Dear Ann Landers, Last New Year's Eve, my 15-year-old daughter had a party for her friends, under my supervision, of course. At midnight, while I was busy passing out soft drinks and food, I turned around to see "John," my 40-year-old boyfriend, kissing one of my daughter's 16-year-old friends. This was no ordinary peck on the cheek. The kiss was on the lips, and John's hands were planted firmly on her behind. The girl's arms were wrapped around his neck.
When I confronted Mr. Hot Stuff later that night, he said he'd had too much to drink and didn't know what he was doing. John has apologized at least five times, but I can't seem to get that steamy scene out of my mind. He is a caring, wonderful man with a heart of gold, and we get along very well. As far as I know, he has been 100 percent faithful. Until this happened, I was sure he was Mr. Right.
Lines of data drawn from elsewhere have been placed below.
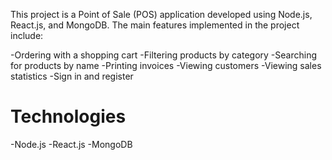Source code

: This project is a Point of Sale (POS) application developed using Node.js, React.js, and MongoDB. The main features implemented in the project include:

-Ordering with a shopping cart
-Filtering products by category
-Searching for products by name
-Printing invoices
-Viewing customers
-Viewing sales statistics
-Sign in and register



# Technologies

-Node.js
-React.js
-MongoDB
Should I forgive him for this one lapse, or is it a red flag that signifies a major character flaw? I need your advice. -- Unsure in Columbia, Ohio
Dear Columbia, I opt for the one-lapse explanation this time. Accept it. Alcohol can do strange things. Consider this a dead issue, and suggest that John stick to cola on future occasions.
Dear Ann Landers, The letter from "Totally Baffled in Spokane" really struck a chord with me. "Baffled" wondered why her father would wait until she was pregnant before suddenly declaring that he wasn't her real dad.
I am living that same nightmarish scenario. I have struggled my entire life to keep the dark secret that our son is a product of my wife's affair. I feel sorry for "Baffled," since she did nothing to deserve this pain, but I also understand her father. I have spent years pretending to be happily married to a woman who ruined my life.
I am continually plagued by the thought that my son should know who his biological father really is, especially when the time comes for him to become a father himself. I would tell him, but I can't bear the thought of his suffering. I plan to carry this secret to my grave. -- Anonymous in California
Dear California, I assume you have some kind of proof of this and that the boy's biological father is still living. Does he know about this son? I suggest you discuss this dilemma with a wise physician, lawyer or clergyperson and ask for guidance. I am reluctant to advise you on a matter of such grave importance, knowing so little about the cast of characters. Good luck. You're going to need it.